CAPE TOWN: A social accord in the agricultural sector, based on improved human rights, can help South Africa to market its farm produce overseas and ensure stability in the sector, government ministers told farmworkers on Tuesday, 12 February 2013, during a dialogue session.
The Deputy Minister of International Relations, Marius Fransman, said a social pact between organised agriculture, farmworkers and the government - based on improved human rights in agriculture - was necessary.
This, while the Minister of Trade and Industry, Rob Davies, told farmworkers that South Africa would push to label its export produce as 'ethically produced'.
In a dialogue session led by the Deputy President Kgalema Motlanthe, farmworkers told government ministers about concerns over evictions, deductions made by farmers to their take-home pay and the increasing number of foreign nationals who were working on farms in the region.
Western Cape Cosatu secretary Tony Ehrenreich said about one million farmworkers have been evicted since 1994 because of a failure for farmers to work together with workers.
Ehrenreich said authorities had to take measures against the threat of some farmers who, he said, were evicting or sacking workers to spite the new minimum wage agreed to by farmers, workers and the government.

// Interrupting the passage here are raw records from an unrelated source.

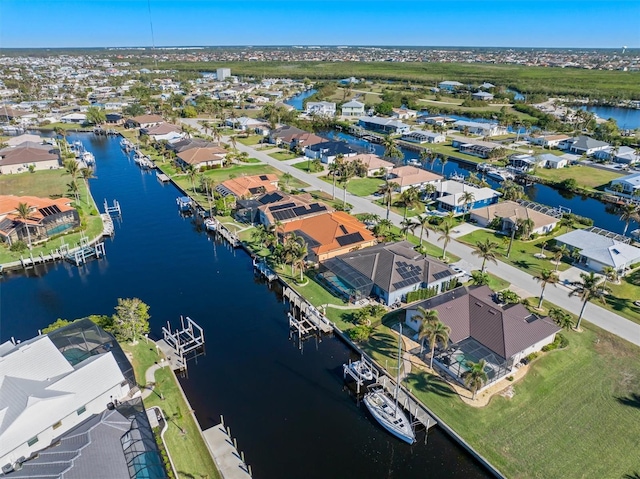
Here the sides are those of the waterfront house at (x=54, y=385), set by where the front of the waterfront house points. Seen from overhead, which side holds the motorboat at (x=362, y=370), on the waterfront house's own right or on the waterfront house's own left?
on the waterfront house's own left

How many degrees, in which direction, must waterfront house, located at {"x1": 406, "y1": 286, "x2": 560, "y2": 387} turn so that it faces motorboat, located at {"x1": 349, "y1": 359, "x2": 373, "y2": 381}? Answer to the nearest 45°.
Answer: approximately 180°

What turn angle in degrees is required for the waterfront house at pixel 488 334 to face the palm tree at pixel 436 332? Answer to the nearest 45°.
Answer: approximately 180°

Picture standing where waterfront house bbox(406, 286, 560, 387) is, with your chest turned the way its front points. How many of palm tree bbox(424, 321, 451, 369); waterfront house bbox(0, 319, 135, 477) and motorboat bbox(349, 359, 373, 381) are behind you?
3

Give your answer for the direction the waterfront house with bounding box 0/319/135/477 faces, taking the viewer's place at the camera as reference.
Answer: facing the viewer and to the left of the viewer

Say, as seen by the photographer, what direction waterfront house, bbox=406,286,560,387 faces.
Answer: facing away from the viewer and to the right of the viewer

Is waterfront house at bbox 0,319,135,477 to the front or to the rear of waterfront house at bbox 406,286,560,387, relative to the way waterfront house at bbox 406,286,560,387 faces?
to the rear

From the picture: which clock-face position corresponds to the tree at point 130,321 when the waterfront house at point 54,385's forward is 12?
The tree is roughly at 6 o'clock from the waterfront house.

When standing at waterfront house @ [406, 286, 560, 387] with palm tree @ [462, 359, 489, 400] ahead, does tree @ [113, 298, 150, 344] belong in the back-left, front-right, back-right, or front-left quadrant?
front-right
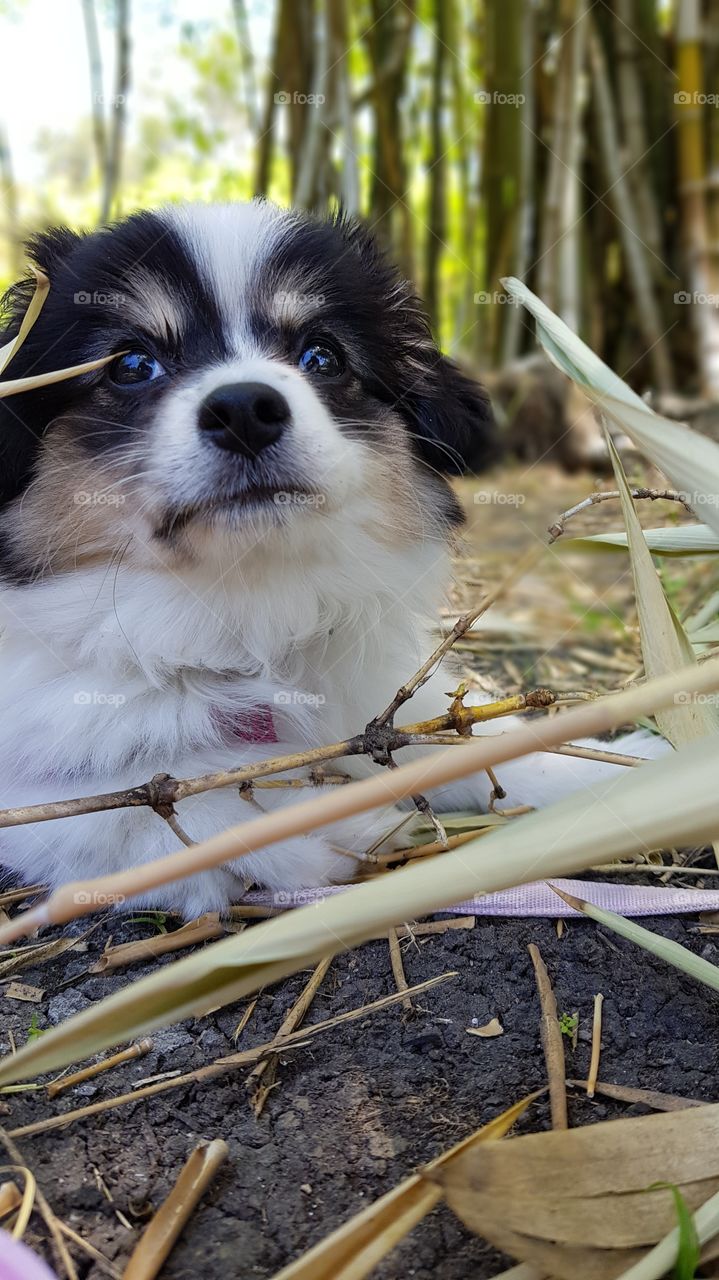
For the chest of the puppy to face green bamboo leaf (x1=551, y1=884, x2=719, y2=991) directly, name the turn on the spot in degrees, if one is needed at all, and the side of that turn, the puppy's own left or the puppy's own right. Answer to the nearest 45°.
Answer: approximately 45° to the puppy's own left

During a dialogue session earlier on Tuesday, farmers raised concerns about how the sector would remain competitive with the gazetting last week of the R105 minimum wage a day for farmworkers, and called on tariff increases and incentives to protect the sector.

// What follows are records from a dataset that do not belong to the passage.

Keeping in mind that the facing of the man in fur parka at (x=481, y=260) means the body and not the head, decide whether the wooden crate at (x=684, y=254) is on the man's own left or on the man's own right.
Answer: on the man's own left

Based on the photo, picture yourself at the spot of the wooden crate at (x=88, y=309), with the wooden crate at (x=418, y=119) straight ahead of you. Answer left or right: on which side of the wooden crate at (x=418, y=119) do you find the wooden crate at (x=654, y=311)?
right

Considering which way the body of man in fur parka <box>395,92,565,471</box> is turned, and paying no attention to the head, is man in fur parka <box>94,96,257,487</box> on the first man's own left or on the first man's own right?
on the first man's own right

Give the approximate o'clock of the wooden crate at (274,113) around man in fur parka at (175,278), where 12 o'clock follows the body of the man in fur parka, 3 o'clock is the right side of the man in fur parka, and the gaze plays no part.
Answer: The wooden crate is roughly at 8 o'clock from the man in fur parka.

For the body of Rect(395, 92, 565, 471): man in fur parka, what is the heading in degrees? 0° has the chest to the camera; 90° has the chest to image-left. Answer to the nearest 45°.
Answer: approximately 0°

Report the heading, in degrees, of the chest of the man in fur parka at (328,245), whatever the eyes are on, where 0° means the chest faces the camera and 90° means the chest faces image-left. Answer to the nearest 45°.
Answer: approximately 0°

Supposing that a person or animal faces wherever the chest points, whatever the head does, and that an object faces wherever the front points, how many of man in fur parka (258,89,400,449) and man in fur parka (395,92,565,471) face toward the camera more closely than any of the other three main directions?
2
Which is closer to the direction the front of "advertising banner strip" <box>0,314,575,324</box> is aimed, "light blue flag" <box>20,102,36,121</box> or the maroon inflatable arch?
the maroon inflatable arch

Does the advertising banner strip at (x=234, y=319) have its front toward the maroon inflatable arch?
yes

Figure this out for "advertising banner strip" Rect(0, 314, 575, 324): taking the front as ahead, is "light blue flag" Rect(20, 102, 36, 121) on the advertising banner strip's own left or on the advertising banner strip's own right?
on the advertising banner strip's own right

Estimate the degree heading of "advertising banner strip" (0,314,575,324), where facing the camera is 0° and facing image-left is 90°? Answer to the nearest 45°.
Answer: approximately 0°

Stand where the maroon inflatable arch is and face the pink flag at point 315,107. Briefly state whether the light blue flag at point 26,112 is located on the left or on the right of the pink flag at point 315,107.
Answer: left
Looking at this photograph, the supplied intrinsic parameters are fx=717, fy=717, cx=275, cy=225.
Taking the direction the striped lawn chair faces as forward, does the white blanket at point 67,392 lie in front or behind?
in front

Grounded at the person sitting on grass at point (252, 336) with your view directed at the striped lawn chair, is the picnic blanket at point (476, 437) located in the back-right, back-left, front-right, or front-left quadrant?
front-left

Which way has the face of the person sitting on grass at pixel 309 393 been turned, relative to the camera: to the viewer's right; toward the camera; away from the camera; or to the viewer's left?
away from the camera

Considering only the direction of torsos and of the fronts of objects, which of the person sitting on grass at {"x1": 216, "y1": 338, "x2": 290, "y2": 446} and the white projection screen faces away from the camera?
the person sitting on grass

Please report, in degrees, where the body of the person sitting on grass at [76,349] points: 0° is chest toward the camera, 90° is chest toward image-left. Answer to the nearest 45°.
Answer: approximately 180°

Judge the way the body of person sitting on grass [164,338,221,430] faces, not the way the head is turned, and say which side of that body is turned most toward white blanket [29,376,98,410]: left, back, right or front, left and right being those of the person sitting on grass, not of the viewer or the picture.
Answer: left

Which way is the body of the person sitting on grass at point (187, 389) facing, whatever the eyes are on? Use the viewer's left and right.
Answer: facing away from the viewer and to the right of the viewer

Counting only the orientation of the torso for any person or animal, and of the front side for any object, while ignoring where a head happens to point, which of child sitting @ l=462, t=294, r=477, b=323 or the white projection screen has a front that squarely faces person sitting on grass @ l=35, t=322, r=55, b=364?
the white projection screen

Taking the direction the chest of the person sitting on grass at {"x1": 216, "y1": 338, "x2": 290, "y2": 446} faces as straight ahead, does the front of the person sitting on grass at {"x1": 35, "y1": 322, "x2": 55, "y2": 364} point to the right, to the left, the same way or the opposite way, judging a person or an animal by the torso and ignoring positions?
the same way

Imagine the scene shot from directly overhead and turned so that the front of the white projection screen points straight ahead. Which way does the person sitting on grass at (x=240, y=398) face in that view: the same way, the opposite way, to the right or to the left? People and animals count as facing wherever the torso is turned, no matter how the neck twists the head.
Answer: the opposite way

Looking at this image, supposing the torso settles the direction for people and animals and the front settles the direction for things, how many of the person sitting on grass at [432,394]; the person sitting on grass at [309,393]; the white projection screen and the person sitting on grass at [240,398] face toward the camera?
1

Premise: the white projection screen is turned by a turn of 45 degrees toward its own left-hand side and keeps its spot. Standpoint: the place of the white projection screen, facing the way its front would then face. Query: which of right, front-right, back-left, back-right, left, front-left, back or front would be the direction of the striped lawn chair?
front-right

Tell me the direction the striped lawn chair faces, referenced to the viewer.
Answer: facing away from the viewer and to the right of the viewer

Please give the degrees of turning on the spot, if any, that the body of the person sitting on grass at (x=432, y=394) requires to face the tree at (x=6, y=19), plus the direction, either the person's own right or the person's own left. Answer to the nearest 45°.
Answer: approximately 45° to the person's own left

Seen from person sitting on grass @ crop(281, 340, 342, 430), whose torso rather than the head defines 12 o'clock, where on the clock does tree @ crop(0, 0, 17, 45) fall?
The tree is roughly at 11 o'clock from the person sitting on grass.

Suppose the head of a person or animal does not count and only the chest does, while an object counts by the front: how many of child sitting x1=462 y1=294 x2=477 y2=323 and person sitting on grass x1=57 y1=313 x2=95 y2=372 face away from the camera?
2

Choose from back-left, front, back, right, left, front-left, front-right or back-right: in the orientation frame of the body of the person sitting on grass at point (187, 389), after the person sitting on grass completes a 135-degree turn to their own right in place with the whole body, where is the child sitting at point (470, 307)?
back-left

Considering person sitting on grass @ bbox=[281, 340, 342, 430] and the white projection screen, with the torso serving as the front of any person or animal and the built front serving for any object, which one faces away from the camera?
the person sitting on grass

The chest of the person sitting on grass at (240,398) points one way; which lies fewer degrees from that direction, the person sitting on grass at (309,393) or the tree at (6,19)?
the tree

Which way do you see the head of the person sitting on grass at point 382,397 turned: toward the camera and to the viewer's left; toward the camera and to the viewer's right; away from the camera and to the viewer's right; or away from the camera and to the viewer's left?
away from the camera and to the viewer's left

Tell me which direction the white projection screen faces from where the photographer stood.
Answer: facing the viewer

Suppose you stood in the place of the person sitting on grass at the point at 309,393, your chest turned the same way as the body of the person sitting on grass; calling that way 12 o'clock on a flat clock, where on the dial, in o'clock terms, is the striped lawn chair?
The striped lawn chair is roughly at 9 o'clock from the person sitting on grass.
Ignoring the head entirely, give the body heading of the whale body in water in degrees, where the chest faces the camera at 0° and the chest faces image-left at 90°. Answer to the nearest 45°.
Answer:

Speaking to farmworkers at the dialogue, the Minister of Agriculture, Forestry and Fisheries, Tina Joemat-Pettersson, said any assistance that is offered to farmers, such as tax incentives or funding, would be linked to improving conditions for farmworkers.
The sector needed forums and even collective bargaining to ensure that farmworkers and farmers are able to sit around the same table.
She called on farmworkers to report any victimisation, including evictions, to authorities.
Violence in strikes was not the way to go as it would only see people lose respect and support for farmworkers, she said.
Western Cape MEC for Agriculture, Gerrit van Rensburg, also urged farmworkers to abide by the law and to report any incidents of crime to the nearest authorities.
For farmworkers wanting to report evictions, the Minister of Rural Development and Land Reform, Gugile Nkwinti, urged them to phone the department's toll free number 0800 007 095.
He also urged land claimants to submit applications for land claims as soon as possible, after President Jacob Zuma last month re-opened the land claims process.
The Department of Rural Development and Land Reform was also busy compiling a manual to assist applicants to make land claims, Nkwinti said.